- **Exercise prompt**
Restate the entries word for word and skip every image.

---

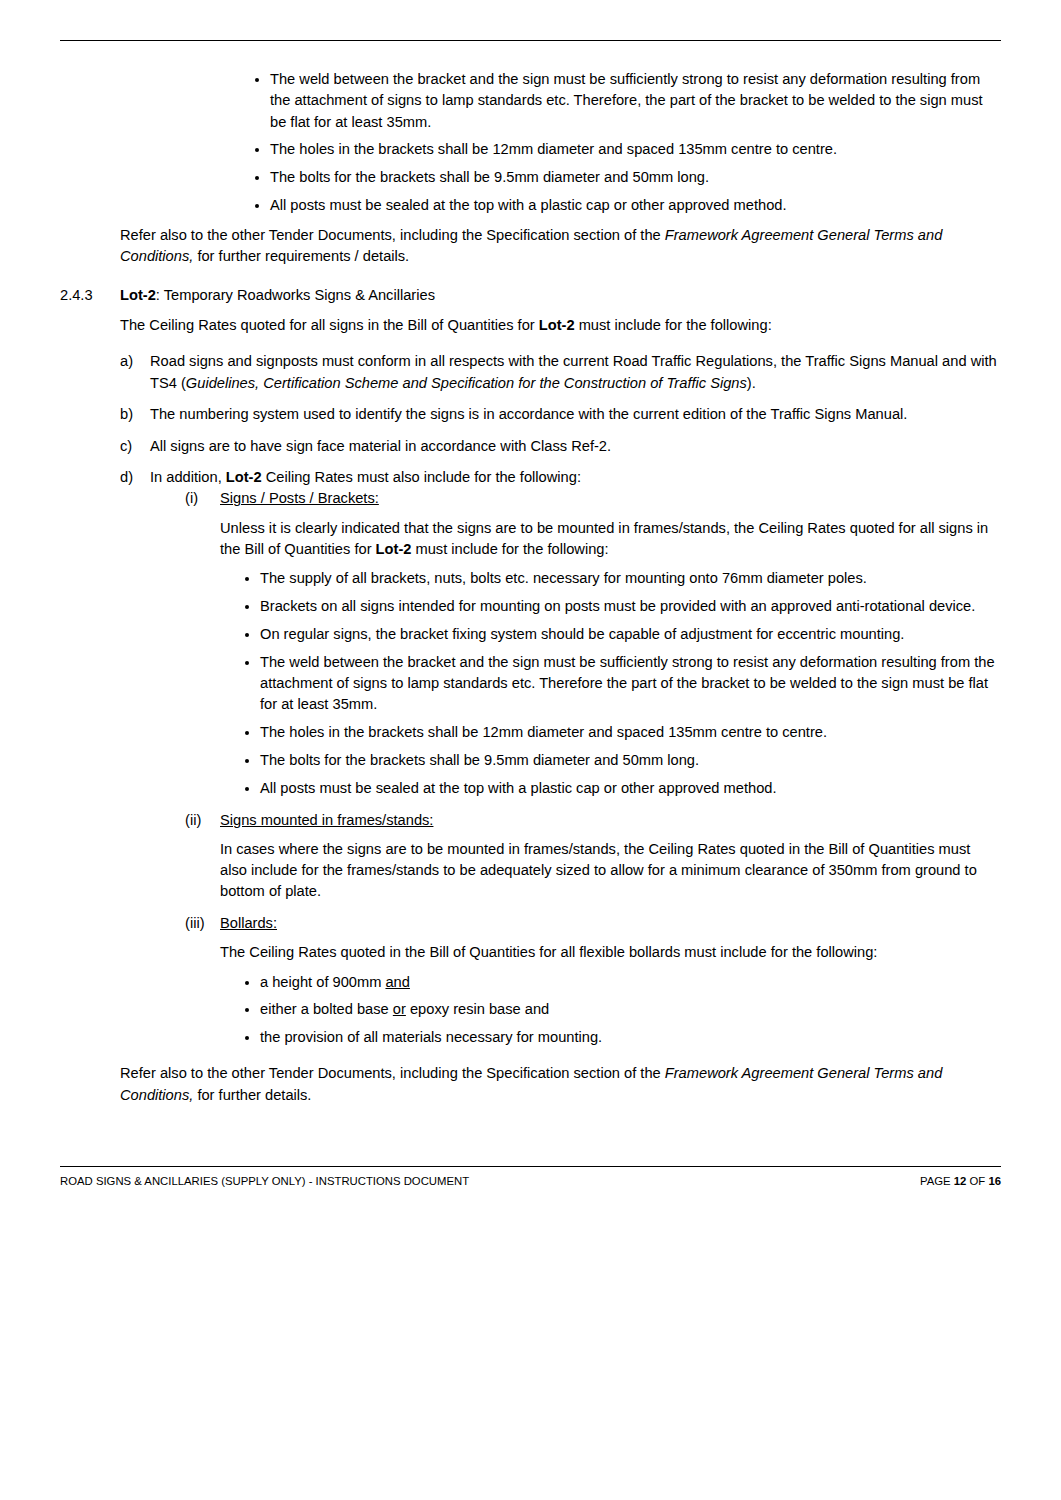The weld between the bracket and the sign must be sufficiently strong to resist any deformation resulting from the attachment of signs to lamp standards etc. Therefore, the part of the bracket to be welded to the sign must be flat for at least 35mm.
The holes in the brackets shall be 12mm diameter and spaced 135mm centre to centre.
The bolts for the brackets shall be 9.5mm diameter and 50mm long.
All posts must be sealed at the top with a plastic cap or other approved method.
Refer also to the other Tender Documents, including the Specification section of the Framework Agreement General Terms and Conditions, for further requirements / details.
2.4.3 Lot-2: Temporary Roadworks Signs & Ancillaries
The Ceiling Rates quoted for all signs in the Bill of Quantities for Lot-2 must include for the following:
a) Road signs and signposts must conform in all respects with the current Road Traffic Regulations, the Traffic Signs Manual and with TS4 (Guidelines, Certification Scheme and Specification for the Construction of Traffic Signs).
b) The numbering system used to identify the signs is in accordance with the current edition of the Traffic Signs Manual.
c) All signs are to have sign face material in accordance with Class Ref-2.
d) In addition, Lot-2 Ceiling Rates must also include for the following:
(i) Signs / Posts / Brackets:
Unless it is clearly indicated that the signs are to be mounted in frames/stands, the Ceiling Rates quoted for all signs in the Bill of Quantities for Lot-2 must include for the following:
The supply of all brackets, nuts, bolts etc. necessary for mounting onto 76mm diameter poles.
Brackets on all signs intended for mounting on posts must be provided with an approved anti-rotational device.
On regular signs, the bracket fixing system should be capable of adjustment for eccentric mounting.
The weld between the bracket and the sign must be sufficiently strong to resist any deformation resulting from the attachment of signs to lamp standards etc. Therefore the part of the bracket to be welded to the sign must be flat for at least 35mm.
The holes in the brackets shall be 12mm diameter and spaced 135mm centre to centre.
The bolts for the brackets shall be 9.5mm diameter and 50mm long.
All posts must be sealed at the top with a plastic cap or other approved method.
(ii) Signs mounted in frames/stands:
In cases where the signs are to be mounted in frames/stands, the Ceiling Rates quoted in the Bill of Quantities must also include for the frames/stands to be adequately sized to allow for a minimum clearance of 350mm from ground to bottom of plate.
(iii) Bollards:
The Ceiling Rates quoted in the Bill of Quantities for all flexible bollards must include for the following:
a height of 900mm and
either a bolted base or epoxy resin base and
the provision of all materials necessary for mounting.
Refer also to the other Tender Documents, including the Specification section of the Framework Agreement General Terms and Conditions, for further details.
Road Signs & Ancillaries (Supply Only) - Instructions Document
Page 12 of 16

---

- **Task solution**
The weld between the bracket and the sign must be sufficiently strong to resist any deformation resulting from the attachment of signs to lamp standards etc. Therefore, the part of the bracket to be welded to the sign must be flat for at least 35mm.
The holes in the brackets shall be 12mm diameter and spaced 135mm centre to centre.
The bolts for the brackets shall be 9.5mm diameter and 50mm long.
All posts must be sealed at the top with a plastic cap or other approved method.
Refer also to the other Tender Documents, including the Specification section of the Framework Agreement General Terms and Conditions, for further requirements / details.
2.4.3 Lot-2: Temporary Roadworks Signs & Ancillaries
The Ceiling Rates quoted for all signs in the Bill of Quantities for Lot-2 must include for the following:
a) Road signs and signposts must conform in all respects with the current Road Traffic Regulations, the Traffic Signs Manual and with TS4 (Guidelines, Certification Scheme and Specification for the Construction of Traffic Signs).
b) The numbering system used to identify the signs is in accordance with the current edition of the Traffic Signs Manual.
c) All signs are to have sign face material in accordance with Class Ref-2.
d) In addition, Lot-2 Ceiling Rates must also include for the following:
(i) Signs / Posts / Brackets:
Unless it is clearly indicated that the signs are to be mounted in frames/stands, the Ceiling Rates quoted for all signs in the Bill of Quantities for Lot-2 must include for the following:
The supply of all brackets, nuts, bolts etc. necessary for mounting onto 76mm diameter poles.
Brackets on all signs intended for mounting on posts must be provided with an approved anti-rotational device.
On regular signs, the bracket fixing system should be capable of adjustment for eccentric mounting.
The weld between the bracket and the sign must be sufficiently strong to resist any deformation resulting from the attachment of signs to lamp standards etc. Therefore the part of the bracket to be welded to the sign must be flat for at least 35mm.
The holes in the brackets shall be 12mm diameter and spaced 135mm centre to centre.
The bolts for the brackets shall be 9.5mm diameter and 50mm long.
All posts must be sealed at the top with a plastic cap or other approved method.
(ii) Signs mounted in frames/stands:
In cases where the signs are to be mounted in frames/stands, the Ceiling Rates quoted in the Bill of Quantities must also include for the frames/stands to be adequately sized to allow for a minimum clearance of 350mm from ground to bottom of plate.
(iii) Bollards:
The Ceiling Rates quoted in the Bill of Quantities for all flexible bollards must include for the following:
a height of 900mm and
either a bolted base or epoxy resin base and
the provision of all materials necessary for mounting.
Refer also to the other Tender Documents, including the Specification section of the Framework Agreement General Terms and Conditions, for further details.
Road Signs & Ancillaries (Supply Only) - Instructions Document
Page 12 of 16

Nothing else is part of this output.